Other secret gardens

    Behind the Lake Placid Public Library, on the shore of Mirror Lake is a native plant garden, maintained by the Cornell Cooperative Extension Master Gardener Volunteers of Essex County. The Adirondack Woodland Native Plants Garden and Lakeshore Plantings has shade-loving plants that can be found in the uplands of the Adirondacks. There are also a stairwell garden and memorial gardens, including a lily garden. A picnic table and Adirondack chairs near the water offer resting spots.

    Master Gardener Heidi Roland helped found the garden in 2001 when she was a library board member during the library’s most recent expansion. She said the gardens welcome people to the library and to Main Street.

    “The perennial

alley-way garden does bring more people down to the waterfront,” she said. “It’s a little secret spot, but it’s not very secret.”

    The gardens can be accessed through a gate on Main Street next to the Lake Placid Public Library.

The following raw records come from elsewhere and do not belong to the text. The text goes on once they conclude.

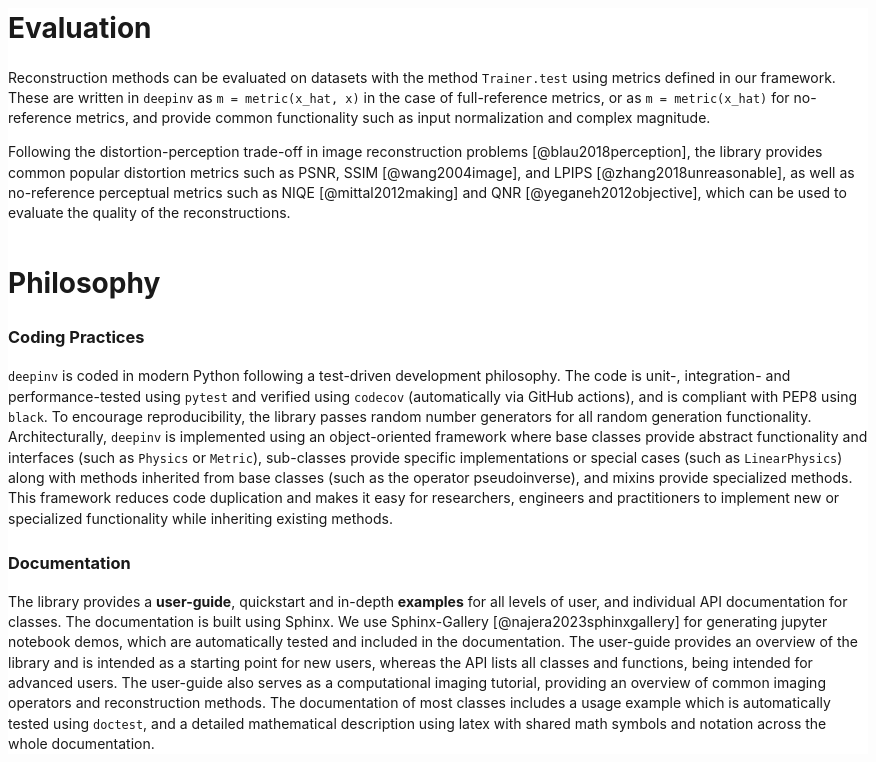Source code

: # Evaluation
Reconstruction methods can be evaluated on datasets with the method `Trainer.test` using metrics defined in our framework.
These are written in `deepinv` as `m = metric(x_hat, x)` in the case of full-reference metrics, or as `m = metric(x_hat)` for no-reference metrics, and provide common functionality such as input normalization and complex magnitude.

Following the distortion-perception trade-off in image reconstruction problems [@blau2018perception], 
the library provides common popular distortion metrics such as PSNR, SSIM [@wang2004image], and LPIPS [@zhang2018unreasonable], 
as well as no-reference perceptual metrics such as NIQE [@mittal2012making] and QNR [@yeganeh2012objective], which can be used to evaluate the quality of the reconstructions.

# Philosophy

### Coding Practices

`deepinv` is coded in modern Python following a test-driven development philosophy.
The code is unit-, integration- and performance-tested using `pytest` and verified using `codecov` (automatically via GitHub actions),
and is compliant with PEP8 using `black`.  To encourage reproducibility, the library passes random number generators
for all random generation functionality. Architecturally, `deepinv` is implemented using an object-oriented framework
where base classes provide abstract functionality and interfaces (such as `Physics` or `Metric`),
sub-classes provide specific implementations or special cases (such as `LinearPhysics`) along with methods inherited
from base classes (such as the operator pseudoinverse), and mixins provide specialized methods. This framework
reduces code duplication and makes it easy for researchers, engineers and practitioners to implement new or specialized
functionality while inheriting existing methods.

### Documentation

The library provides a **user-guide**, quickstart and in-depth **examples** for all levels of user, and individual API documentation
for classes. The documentation is built using Sphinx. We use Sphinx-Gallery [@najera2023sphinxgallery] for generating jupyter notebook demos, which 
are automatically tested and included in the documentation. The user-guide provides an overview of the library and is intended as a starting point for new users, whereas the API lists all classes and functions, being
intended for advanced users. The user-guide also serves as a computational imaging tutorial, providing an overview of
common imaging operators and reconstruction methods.
The documentation of most classes includes a usage example which is automatically tested using `doctest`, and 
a detailed mathematical description using latex with shared math symbols and notation across the whole documentation.
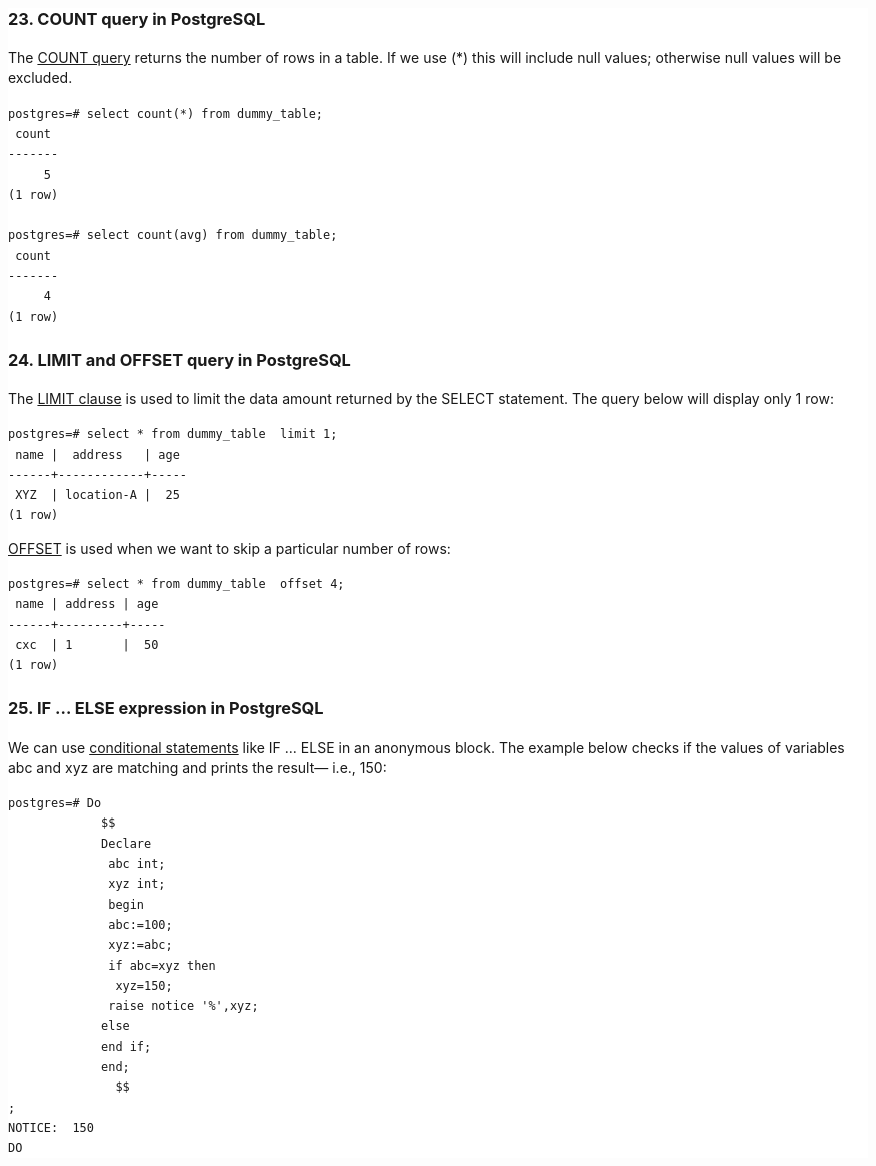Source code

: ### 23. COUNT query in PostgreSQL

The <a href="https://www.postgresql.org/docs/8.2/functions-aggregate.html" class="markup--anchor markup--p-anchor">COUNT query</a> returns the number of rows in a table. If we use (\*) this will include null values; otherwise null values will be excluded.

    postgres=# select count(*) from dummy_table;
     count
    -------
         5
    (1 row)

    postgres=# select count(avg) from dummy_table;
     count
    -------
         4
    (1 row)

### 24. LIMIT and OFFSET query in PostgreSQL

The <a href="https://www.postgresql.org/docs/12/queries-limit.html" class="markup--anchor markup--p-anchor">LIMIT clause</a> is used to limit the data amount returned by the SELECT statement. The query below will display only 1 row:

    postgres=# select * from dummy_table  limit 1;
     name |  address   | age
    ------+------------+-----
     XYZ  | location-A |  25
    (1 row)

<a href="https://www.postgresql.org/docs/12/queries-limit.html" class="markup--anchor markup--p-anchor">OFFSET</a> is used when we want to skip a particular number of rows:

    postgres=# select * from dummy_table  offset 4;
     name | address | age
    ------+---------+-----
     cxc  | 1       |  50
    (1 row)

### 25. IF … ELSE expression in PostgreSQL

We can use <a href="https://www.postgresql.org/docs/9.1/plpgsql-control-structures.html" class="markup--anchor markup--p-anchor">conditional statements</a> like IF ... ELSE in an anonymous block. The example below checks if the values of variables abc and xyz are matching and prints the result— i.e., 150:

    postgres=# Do
                 $$
                 Declare
                  abc int;
                  xyz int;
                  begin
                  abc:=100;
                  xyz:=abc;
                  if abc=xyz then
                   xyz=150;
                  raise notice '%',xyz;
                 else
                 end if;
                 end;
                   $$
    ;
    NOTICE:  150
    DO
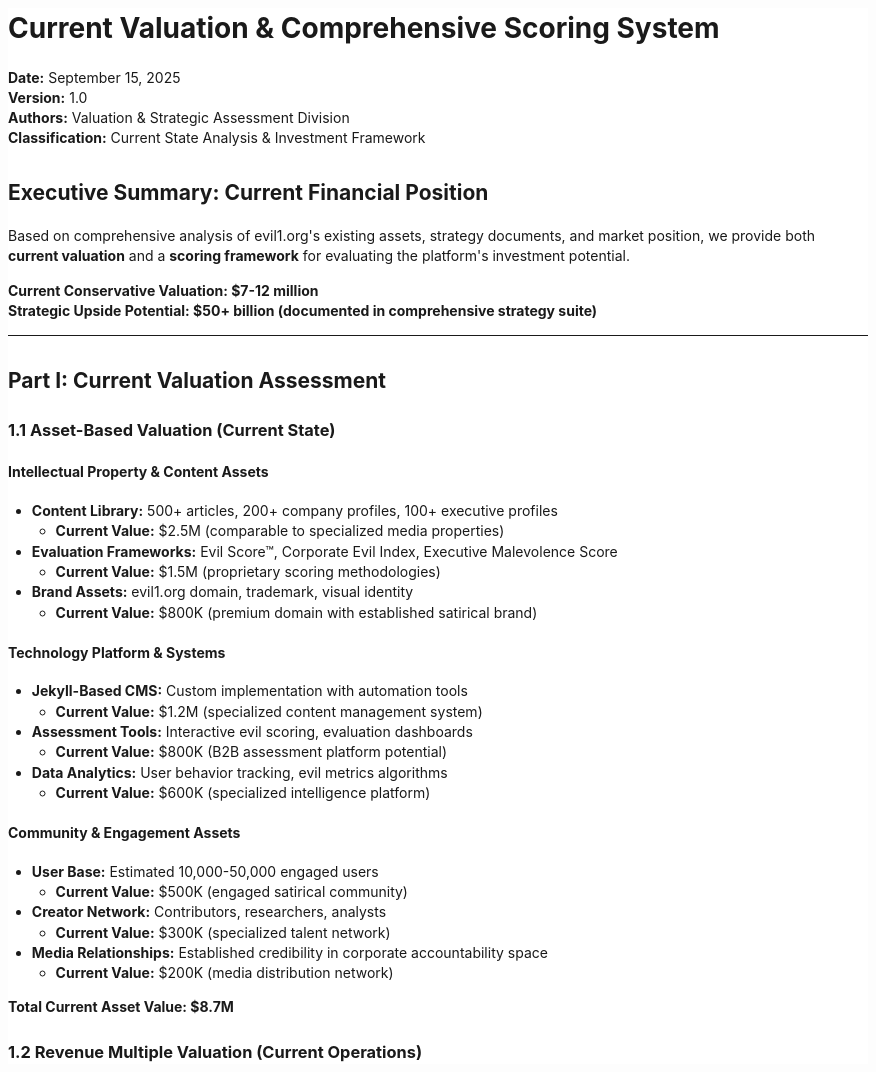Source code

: # Current Valuation & Comprehensive Scoring System

**Date:** September 15, 2025  
**Version:** 1.0  
**Authors:** Valuation & Strategic Assessment Division  
**Classification:** Current State Analysis & Investment Framework

## Executive Summary: Current Financial Position

Based on comprehensive analysis of evil1.org's existing assets, strategy documents, and market position, we provide both **current valuation** and a **scoring framework** for evaluating the platform's investment potential.

**Current Conservative Valuation: $7-12 million**  
**Strategic Upside Potential: $50+ billion (documented in comprehensive strategy suite)**

---

## Part I: Current Valuation Assessment

### 1.1 Asset-Based Valuation (Current State)

#### Intellectual Property & Content Assets
- **Content Library:** 500+ articles, 200+ company profiles, 100+ executive profiles
  - **Current Value:** $2.5M (comparable to specialized media properties)
- **Evaluation Frameworks:** Evil Score™, Corporate Evil Index, Executive Malevolence Score
  - **Current Value:** $1.5M (proprietary scoring methodologies)
- **Brand Assets:** evil1.org domain, trademark, visual identity
  - **Current Value:** $800K (premium domain with established satirical brand)

#### Technology Platform & Systems  
- **Jekyll-Based CMS:** Custom implementation with automation tools
  - **Current Value:** $1.2M (specialized content management system)
- **Assessment Tools:** Interactive evil scoring, evaluation dashboards
  - **Current Value:** $800K (B2B assessment platform potential)
- **Data Analytics:** User behavior tracking, evil metrics algorithms
  - **Current Value:** $600K (specialized intelligence platform)

#### Community & Engagement Assets
- **User Base:** Estimated 10,000-50,000 engaged users
  - **Current Value:** $500K (engaged satirical community)
- **Creator Network:** Contributors, researchers, analysts  
  - **Current Value:** $300K (specialized talent network)
- **Media Relationships:** Established credibility in corporate accountability space
  - **Current Value:** $200K (media distribution network)

**Total Current Asset Value: $8.7M**

### 1.2 Revenue Multiple Valuation (Current Operations)
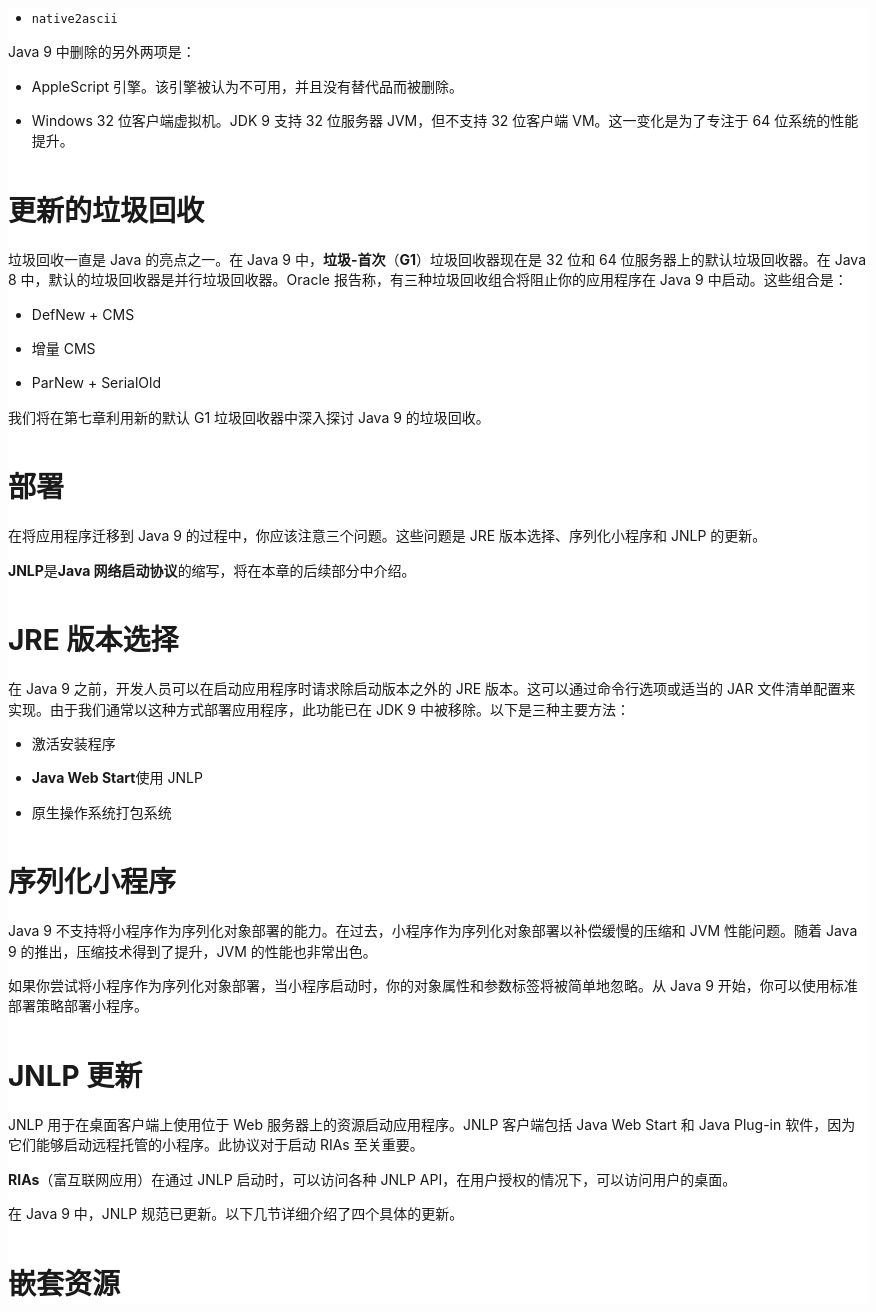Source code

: +   `native2ascii`

Java 9 中删除的另外两项是：

+   AppleScript 引擎。该引擎被认为不可用，并且没有替代品而被删除。

+   Windows 32 位客户端虚拟机。JDK 9 支持 32 位服务器 JVM，但不支持 32 位客户端 VM。这一变化是为了专注于 64 位系统的性能提升。

# 更新的垃圾回收

垃圾回收一直是 Java 的亮点之一。在 Java 9 中，**垃圾-首次**（**G1**）垃圾回收器现在是 32 位和 64 位服务器上的默认垃圾回收器。在 Java 8 中，默认的垃圾回收器是并行垃圾回收器。Oracle 报告称，有三种垃圾回收组合将阻止你的应用程序在 Java 9 中启动。这些组合是：

+   DefNew + CMS

+   增量 CMS

+   ParNew + SerialOld

我们将在第七章利用新的默认 G1 垃圾回收器中深入探讨 Java 9 的垃圾回收。

# 部署

在将应用程序迁移到 Java 9 的过程中，你应该注意三个问题。这些问题是 JRE 版本选择、序列化小程序和 JNLP 的更新。

**JNLP**是**Java 网络启动协议**的缩写，将在本章的后续部分中介绍。

# JRE 版本选择

在 Java 9 之前，开发人员可以在启动应用程序时请求除启动版本之外的 JRE 版本。这可以通过命令行选项或适当的 JAR 文件清单配置来实现。由于我们通常以这种方式部署应用程序，此功能已在 JDK 9 中被移除。以下是三种主要方法：

+   激活安装程序

+   **Java Web Start**使用 JNLP

+   原生操作系统打包系统

# 序列化小程序

Java 9 不支持将小程序作为序列化对象部署的能力。在过去，小程序作为序列化对象部署以补偿缓慢的压缩和 JVM 性能问题。随着 Java 9 的推出，压缩技术得到了提升，JVM 的性能也非常出色。

如果你尝试将小程序作为序列化对象部署，当小程序启动时，你的对象属性和参数标签将被简单地忽略。从 Java 9 开始，你可以使用标准部署策略部署小程序。

# JNLP 更新

JNLP 用于在桌面客户端上使用位于 Web 服务器上的资源启动应用程序。JNLP 客户端包括 Java Web Start 和 Java Plug-in 软件，因为它们能够启动远程托管的小程序。此协议对于启动 RIAs 至关重要。

**RIAs**（富互联网应用）在通过 JNLP 启动时，可以访问各种 JNLP API，在用户授权的情况下，可以访问用户的桌面。

在 Java 9 中，JNLP 规范已更新。以下几节详细介绍了四个具体的更新。

# 嵌套资源
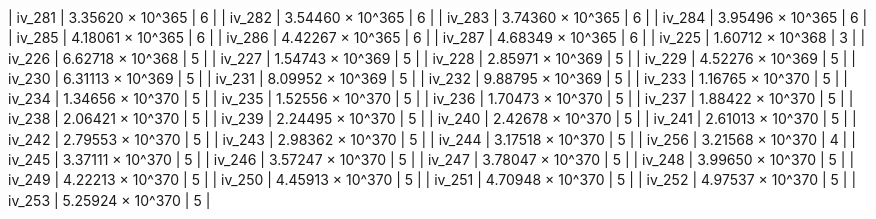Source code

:| iv_281 | 3.35620 × 10^365 | 6 |
| iv_282 | 3.54460 × 10^365 | 6 |
| iv_283 | 3.74360 × 10^365 | 6 |
| iv_284 | 3.95496 × 10^365 | 6 |
| iv_285 | 4.18061 × 10^365 | 6 |
| iv_286 | 4.42267 × 10^365 | 6 |
| iv_287 | 4.68349 × 10^365 | 6 |
| iv_225 | 1.60712 × 10^368 | 3 |
| iv_226 | 6.62718 × 10^368 | 5 |
| iv_227 | 1.54743 × 10^369 | 5 |
| iv_228 | 2.85971 × 10^369 | 5 |
| iv_229 | 4.52276 × 10^369 | 5 |
| iv_230 | 6.31113 × 10^369 | 5 |
| iv_231 | 8.09952 × 10^369 | 5 |
| iv_232 | 9.88795 × 10^369 | 5 |
| iv_233 | 1.16765 × 10^370 | 5 |
| iv_234 | 1.34656 × 10^370 | 5 |
| iv_235 | 1.52556 × 10^370 | 5 |
| iv_236 | 1.70473 × 10^370 | 5 |
| iv_237 | 1.88422 × 10^370 | 5 |
| iv_238 | 2.06421 × 10^370 | 5 |
| iv_239 | 2.24495 × 10^370 | 5 |
| iv_240 | 2.42678 × 10^370 | 5 |
| iv_241 | 2.61013 × 10^370 | 5 |
| iv_242 | 2.79553 × 10^370 | 5 |
| iv_243 | 2.98362 × 10^370 | 5 |
| iv_244 | 3.17518 × 10^370 | 5 |
| iv_256 | 3.21568 × 10^370 | 4 |
| iv_245 | 3.37111 × 10^370 | 5 |
| iv_246 | 3.57247 × 10^370 | 5 |
| iv_247 | 3.78047 × 10^370 | 5 |
| iv_248 | 3.99650 × 10^370 | 5 |
| iv_249 | 4.22213 × 10^370 | 5 |
| iv_250 | 4.45913 × 10^370 | 5 |
| iv_251 | 4.70948 × 10^370 | 5 |
| iv_252 | 4.97537 × 10^370 | 5 |
| iv_253 | 5.25924 × 10^370 | 5 |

    The garden in front of the Lake Placid Center for the Arts also welcomes visitors. A part of the LPCA since 1973, the garden is also at the center of Wednesdays’ farmers markets. Stone benches in memory of Lake Placid arts supporters are placed on the lawn around the garden. Roland meets with other volunteers every Tuesday morning in the summer to work in the garden for one hour. She said no pesticides or herbicides are used on either of the two gardens.

    “They are to make the area look nice, that’s always the first thing behind them,” Roland said. “At the LPCA, it’s the welcome mat. People are always welcome.”